Comecemos por uma série de ditados que caíram em desuso e que precisam de explicação. Temos as «cebolas do Egito» que, segundo o Dicionário de Provérbios, Locuções e Ditos Curiosos, do Reader’s Digest, tem origem bíblica e representa “um símbolo de fartura e bem-estar”. Temos o «dar vida e alma e não a albarda», ou seja, “sacrificar tudo, menos a fazenda, as riquezas”, conforme explicava Francisco Roland, em 1848, no seu compêndio de provérbios. Temos ainda o enigmático «quem tem muita manteiga, assa-a na ponta do espeto», que segundo o mesmo Francisco Roland, é o que se diz “de quem arrota grandes riquezas, de quem basofia mais do que tem”. E, porque puxámos a ponta do novelo, eis a explicação do Reader’s Digest para isto de «arrotar grandezas»: “alardear vantagens, apregoar prosperidade pessoal, deturpando a realidade”. Que é como quem diz, por outras palavras, «comer sardinha e arrotar pescado». Mas isso era no tempo em que a sardinha, bem como o bacalhau, era comida de pobre.
Cinco estratégias para enriquecer
Enfim, talvez os ditados populares fossem mais úteis se tivessem estratégias para enriquecer, não? Pois aí vão cinco, seguidas:
«Com inteligência, trabalho e economia, só é pobre quem não quer ser rico», avisa o Conselheiro Rodrigues de Bastos na sua Collecção de Pensamentos, Máximas e Provérbios (1847).
«Há duas maneiras de ser rico: elevar os rendimentos ao nível dos desejos, ou baixar os desejos ao nível dos rendimentos», explica o Conselheiro na mesma obra.
«Cresce o ouro bem batido, como a mulher com bom marido», refere o já referido Francisco Roland, que ainda compilou outra receita no seu livro. «Para enriquecer: ‘muita diligência e pouca consciência’.»

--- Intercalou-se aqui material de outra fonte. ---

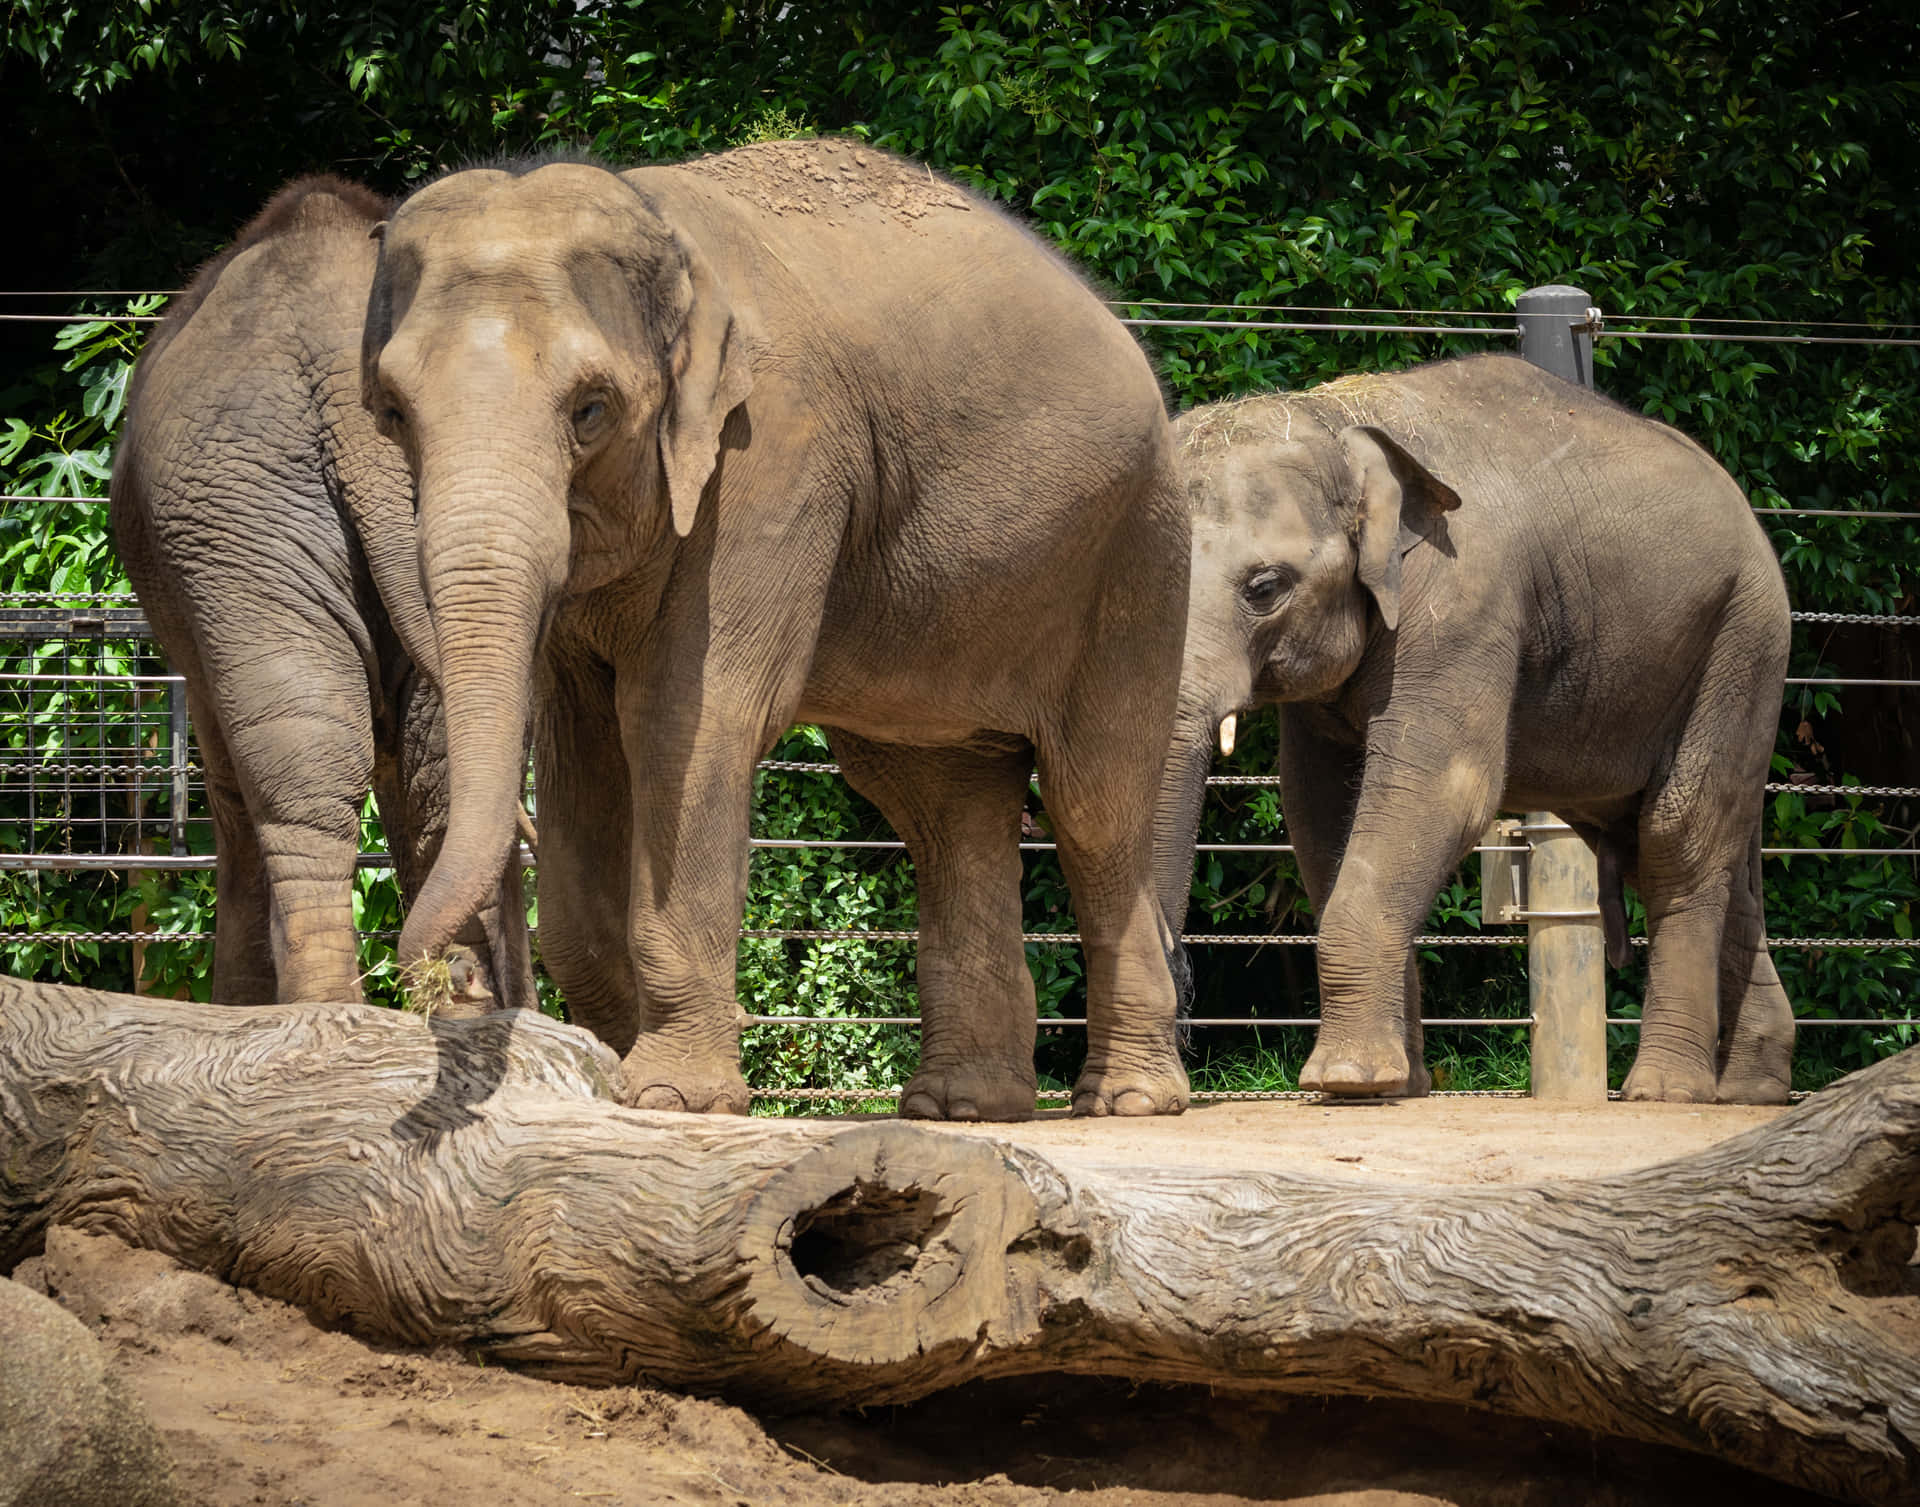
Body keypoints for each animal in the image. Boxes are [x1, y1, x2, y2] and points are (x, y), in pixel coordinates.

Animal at [111, 173, 533, 1013]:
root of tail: (347, 372)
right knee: (434, 771)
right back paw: (457, 1004)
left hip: (231, 513)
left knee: (301, 773)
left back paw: (321, 1013)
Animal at [360, 141, 1190, 1113]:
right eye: (392, 412)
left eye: (590, 409)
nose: (451, 982)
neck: (662, 231)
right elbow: (582, 741)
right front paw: (612, 1074)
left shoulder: (772, 450)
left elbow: (685, 720)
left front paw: (670, 1098)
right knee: (945, 807)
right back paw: (962, 1106)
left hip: (1138, 559)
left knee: (1094, 804)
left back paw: (1127, 1100)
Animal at [1152, 355, 1797, 1105]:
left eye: (1264, 587)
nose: (1181, 1060)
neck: (1336, 418)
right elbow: (1319, 812)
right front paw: (1398, 1085)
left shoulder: (1463, 600)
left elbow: (1440, 791)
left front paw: (1347, 1081)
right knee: (1687, 852)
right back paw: (1752, 1090)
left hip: (1741, 640)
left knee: (1678, 838)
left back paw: (1665, 1093)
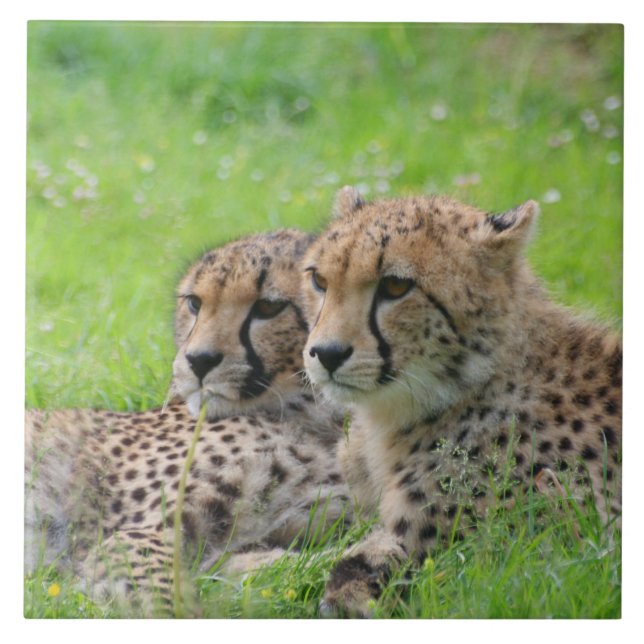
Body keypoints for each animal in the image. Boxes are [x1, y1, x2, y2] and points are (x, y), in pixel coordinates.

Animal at [25, 229, 351, 614]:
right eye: (195, 303)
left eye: (269, 307)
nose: (198, 360)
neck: (312, 415)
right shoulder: (138, 534)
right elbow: (166, 599)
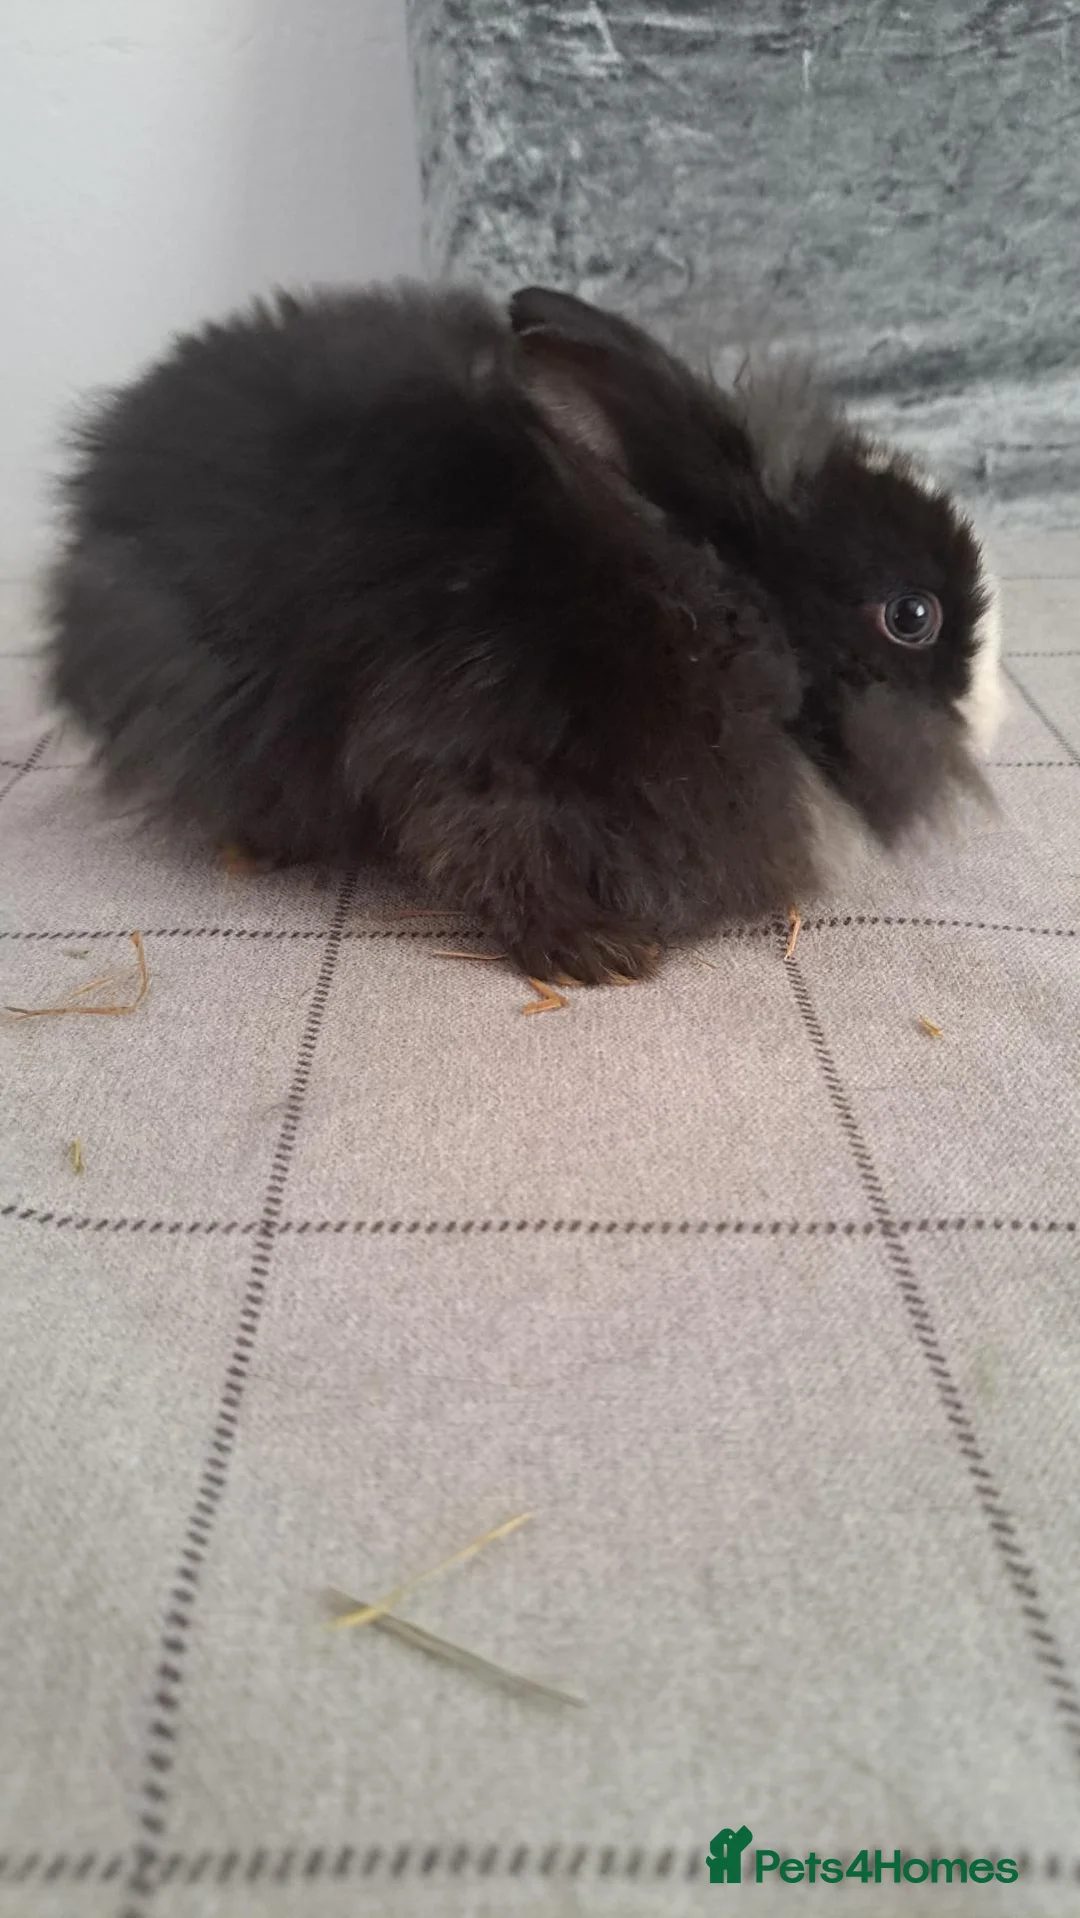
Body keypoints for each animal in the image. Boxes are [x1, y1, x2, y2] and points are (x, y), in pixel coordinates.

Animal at [46, 279, 1001, 986]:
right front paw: (595, 954)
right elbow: (493, 850)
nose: (997, 709)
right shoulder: (480, 752)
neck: (715, 607)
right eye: (913, 615)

«Se a seres rico queres chegar, vai devagar», expõe-se na História Geral dos Adágios Portugueses (1924). Algo que poderia ser complementado com outro provérbio, à laia de conclusão, de novo recolhido por Roland: «Quem aos trinta não tem siso, aos quarenta não é rico».
Leia ainda: A avareza nos provérbios: Condenação quase unânime
A riqueza, pelos vistos, pode dar mau sono
Também houve tempo em que se prezava a especialização, já que «O homem de sete ofícios nem por isso chega a rico». Bom, seja lá como for, imaginemos que chegamos à ansiada riqueza. Que mundo nos espera, nesse «estar podre de rico», nesse «estar endinheirado», que se traduz por ter “a bolsa recheada, fornida, bem artilhada”?
Se recuarmos até aos Adágios Portugueses reduzidos a Lugares Comuns, compilados por António Delicado em 1651, espera-nos uma vida desgastante: «A quem tem mulher fermosa, castelo em fronteira, vinha na carreira, não lhe falta canseira». De facto, era muita coisa para cuidar e proteger. «Oiro adquirido, sono perdido», já se dizia no Dicionário de Máximas, Adágios e Provérbios (1936), do Major Hespanha.
Leia ainda: Antes de investir, consulte o oráculo dos provérbios
O dilema do que fazer quando se é rico
E se recuarmos ainda mais, até ao século XIV? No Livro dos Mil Provérbios, de Ramon Llull, encontram-se vários conselhos sobre a forma de ser rico. Nesse longínquo ano de 1302, não será de estranhar que se exalte um «Ama a Deus e serás rico». Nem que grande parte dos ditos sobre o tema defenda que se deva usar a riqueza para praticar o bem. Eis alguns exemplos:
«O rico avaro é mais pobre por sua alma que por seu corpo.»
«Se estás rico faz outro rico.»
«Quem é rico em vão é pobre inutilmente.»
«Toda a riqueza obtida sem a finalidade para a qual existe é doentia.»
«Podes ser mais rico dando que retendo.»
«Quem é rico pelo mal é mais pobre que rico.»
Podemos concordar ou discordar, obviamente, mas é inegável que, como refere o mesmo Ramon Llull, «a grande riqueza possui um grande poder». Resta saber como utilizá-lo, pois, como se refere numa das máximas listadas pelo Major Hespanha, «a riqueza não consiste na posse dos tesoiros, mas no uso que deles se sabe fazer».
Pois então, até apetece perguntar, com linguagem de antigamente: que fareis vós, senhores e senhoras, se um dia fordes ricos?